The original record had two Velvet Underground covers – “Sweet Jane” and “Waiting For The Man.” The opinion expressed in the liner notes is that their recording of “Sweet Jane” was awful, which I suppose is why it’s not included here. I don’t think it’s quite as bad as they say, but it’s certainly not very good. However, “Waiting For The Man” is included. It is delivered at a much faster pace than the Velvet Underground original, which works really well. The fifteen seconds of studio banter that was included on the version on The Album is cut here, which is fine. This is a cool rendition. That’s followed by “Lock It Up,” one of the album’s best tracks, and I think the only track to retain its original spot in the sequence. This song has a terrific energy. “I’ve got no car, I’ve got no bike/But I’ve got no misery.” “You” was originally positioned as the album’s opener. It begins with some great stuff on bass, and is another lively, exciting number. You can see why it was chosen as the opener, but of course it works in this spot too. The band also covers David Bowie’s “Queen Bitch,” a song from his Hunky Dory album. It’s a choice that makes sense, particularly on the original record, since that included two Velvet Underground songs, and this song has a strong Velvet Underground vibe. As with Eater’s cover of “Waiting For The Man,” this version picks up the pace from the original. It’s a damn good rendition. It seems that maybe two seconds have been trimmed from the beginning.

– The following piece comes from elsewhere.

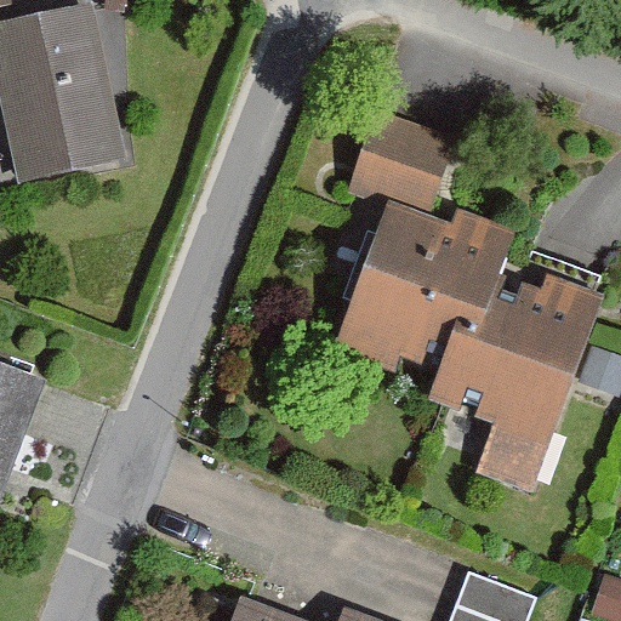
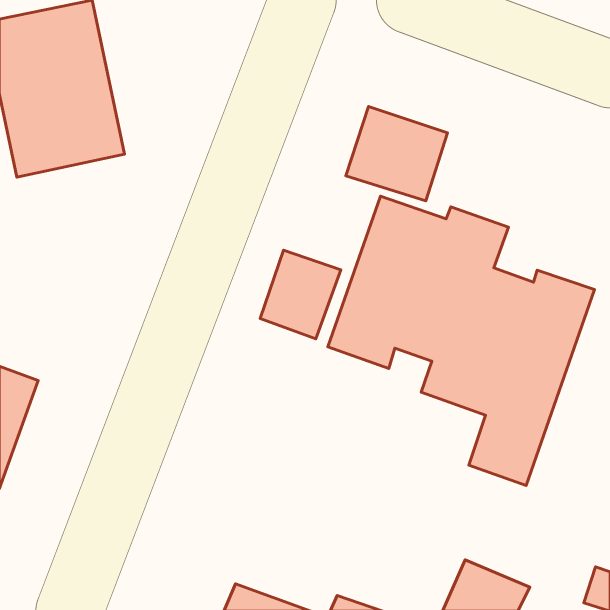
building: none -> [260,250,341,339]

“No Brains” is a slower one, in which Andy Blade sings, “I said you ain’t got no brains/You ain’t got nothing at all.” I’m sure you can think of a few people you could sing those lines to. It begins to speed up toward the end. When I’m listening to this song, I can’t help but think of Return Of The Living Dead, and how those zombies would have walked away still hungry. Then we get a cover of T. Rex’s “Jeepster,” which was not included on The Album, but was released as the flip side to Eater’s “Lock It Up” single. This cover jumps and pops; they’re clearly having a good time with it. That’s the last of the album’s covers. It’s followed by “I Don’t Need It,” another good punk song with attitude, and one that is clearly written by teenagers, with lines like “Well, I’m always getting letters/Saying I should be in school/I’m always being told/What I should do.” But it also contains these lines: “And I’d bet you love to score/With a fourteen-year-old whore/Don’t think I’d put it past you/Just because you’re an inspector.”

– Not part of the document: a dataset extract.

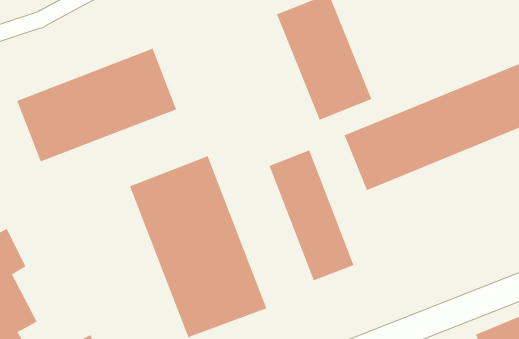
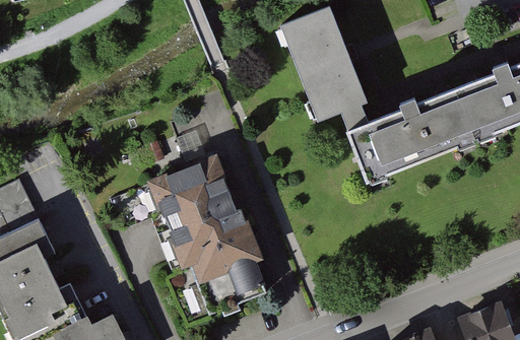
building: [17,48,177,162] -> none
building: [269,150,354,281] -> none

It seems the first couple of seconds of “Public Toys” have been trimmed, and I’m not sure why. I like that drum intro from the original. Still, it’s a solid track. It’s followed by “Bedroom Fits,” which was titled “No More” when it originally appeared on The Album. Interestingly, the beginning of this one has likewise been trimmed, just that false start, which isn’t necessary. This is one of this disc’s coolest tracks, with a great energy, and some good rock and roll guitar work. The lyrics mention Lou Reed. This band was obviously really into Velvet Underground. Then “Room For One” likewise comes on strong. Oddly, the beginning is cut from this one also. In the original release, they count off the beginning, and in this version you only hear the number “four.” The chorus to this track is rather catchy. “There’s only room for one/There’s only room for one/There’s only room for one/And it’s always her.” This disc then concludes with “My Business,” which has an angrier sound, a good amount of attitude.

CD Track List

  1. Anne
  2. Space Dreaming
  3. Waiting For The Man
  4. Lock It Up
  5. You
  6. Queen Bitch
  7. No Brains
  8. Jeepster
  9. I Don’t Need It
  10. Public Toys
  11. Bedroom Fits
  12. Room For One
  13. My Business

Ant was released on June 3, 2022 through Cleopatra Records.